C’est à la femme que sont confiés les intérêts de la vente ; par la même raison, tout l’argent des ventes, pendant toute l’année, passe nécessairement par ses mains. Il faut donc, pour que l’établissement prospère, que le maraîcher ait une entière confiance en sa femme et que celle-ci n’en abuse jamais. La simplicité, la pureté des mœurs de la classe maraîchère, le désir constant de faire honorablement ses affaires, sont un garant suffisant contre tout ce qui pourrait troubler l’harmonie du ménage.

Les maraîchers font tous donner l’éducation primaire et les principes de la religion à leurs enfants : dès qu’ils peuvent manier la bêche, les enfants alternent l’étude avec le travail ; à l’âge de douze ans, le père, pour les encourager, leur abandonne un coin de terre où ils cultivent pour eux ce qui leur paraît le plus profitable. Là ils font usage de leur jeune expérience, ils s’aident de ce qu’ils ont vu faire et de ce qu’ils ont fait eux-mêmes pour le compte de leur père, et comme, pendant que leur plantation croît et grandit, ils entendent toujours parler d’économie par leur père et leur mère, ils s’accoutument à ne pas dépenser inutilement le produit de la vente de leur petite culture, et c’est ainsi qu’aujourd’hui beaucoup d’enfants de maraîchers, de l’âge de treize à quinze ans, ont déjà des économies placées à la caisse d’épargne.

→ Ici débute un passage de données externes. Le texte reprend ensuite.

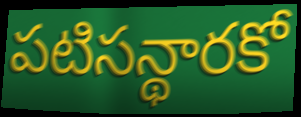
పటిసన్థారకో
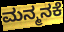
ಮನ್ಮನಕೆ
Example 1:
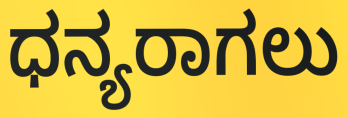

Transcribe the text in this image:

ಧನ್ಯರಾಗಲು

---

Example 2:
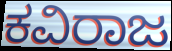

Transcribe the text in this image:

ಕವಿರಾಜ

Dans un établissement maraîcher, tout le monde se levant avant le jour, on mange à sept heures du matin, en travaillant ; on déjeune à dix heures ; on dîne à deux heures ; on soupe de huit à dix heures du soir, selon les saisons. Le maître et la maîtresse, les enfants, la fille et les garçons à gages mangent ensemble à la même table. Le respect et la décence y sont rigoureusement observés ; jamais on ne profère aucun propos équivoque ou inconvenant devant les enfants ; aussi les garçons contractent-ils l’habitude d’être réservés dans leurs paroles et s’abstiennent-ils des excès que l’on blâme avec raison chez les ouvriers des autres classes. Le maître ne prend jamais un ton de hauteur sur ses garçons, il se rappelle qu’il a été garçon lui-même. Son autorité ne se fait remarquer que dans la direction des travaux et pour que chaque chose soit faite à propos.

Nous ne connaissons pas de rivalité jalouse ; nous ne connaissons qu’une vive, une louable émulation ; nous nous portons réciproquement un véritable intérêt, une amitié franche.

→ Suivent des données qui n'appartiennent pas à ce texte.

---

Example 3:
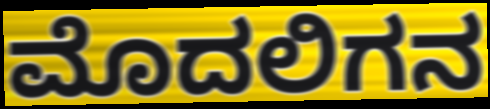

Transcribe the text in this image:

ಮೊದಲಿಗನ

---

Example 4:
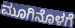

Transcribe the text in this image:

ಮೂಗಿನೊಳಗೆ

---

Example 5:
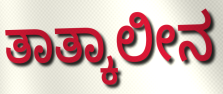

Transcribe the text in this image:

ತಾತ್ಕಾಲೀನ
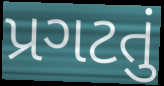
પ્રગટતું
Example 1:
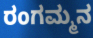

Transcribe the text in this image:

ರಂಗಮ್ಮನ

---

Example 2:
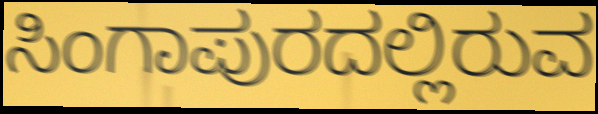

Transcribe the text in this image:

ಸಿಂಗಾಪುರದಲ್ಲಿರುವ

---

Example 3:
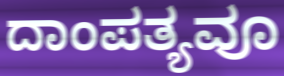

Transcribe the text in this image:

ದಾಂಪತ್ಯವೂ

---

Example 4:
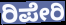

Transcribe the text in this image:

ರಿಪೇರಿ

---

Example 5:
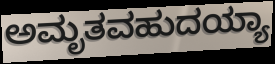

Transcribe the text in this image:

ಅಮೃತವಹುದಯ್ಯಾ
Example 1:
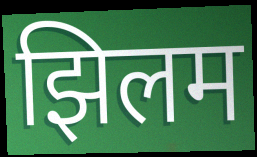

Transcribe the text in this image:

झिलम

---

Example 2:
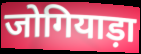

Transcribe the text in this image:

जोगियाड़ा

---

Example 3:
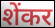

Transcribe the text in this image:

Trop nombreux pour nous réunir tous ensemble, chaque année, pour fêter notre patron saint Fiacre, nous nous divisons en plusieurs confréries. Au moyen d’une cotisation, chaque confrérie fait orner et décorer son église. Le parfum des fleurs s’y mêle à celui de l’encens. On chante une messe en musique ; le prêtre appelle les bénédictions du ciel sur les travaux des jardiniers.

Après la cérémonie de l’église, chaque confrérie se réunit à un banquet, souvent suivi d’un bal, mais qui cesse aussitôt l’heure du départ pour la halle.

Une gaieté franche préside toujours à ces fêtes ; on n’y voit jamais aucun désordre, aucun excès : les jardiniers nomment entre eux des commissaires pour veiller au bon ordre, et rarement ces commissaires ont besoin de faire usage de leurs pouvoirs.

Jamais on ne voit ni vieux maraîchers ni vieilles maraîchères avoir recours à la charité publique, comme on en voit tant d’exemples dans beaucoup d’autres classes. Ce n’est pas, cependant, que tous les maraîchers et maraîchères puissent se mettre à l’abri des besoins sur leurs vieux jours ; mais ils sont tellement accoutumés à travailler, qu’ils ne conçoivent pas qu’on puisse vivre autrement que par le travail : ainsi, ceux qui n’ont pu faire d’économies, qui n’ont pas de famille ou qui ont éprouvé des malheurs, et qui n’en éprouve dans la vie ! vont, pour un faible salaire, offrir leurs services à leurs confrères plus heureux, et ceux-ci vont toujours au-devant d’eux, et toujours se font un devoir de les accueillir et de les occuper selon leurs forces.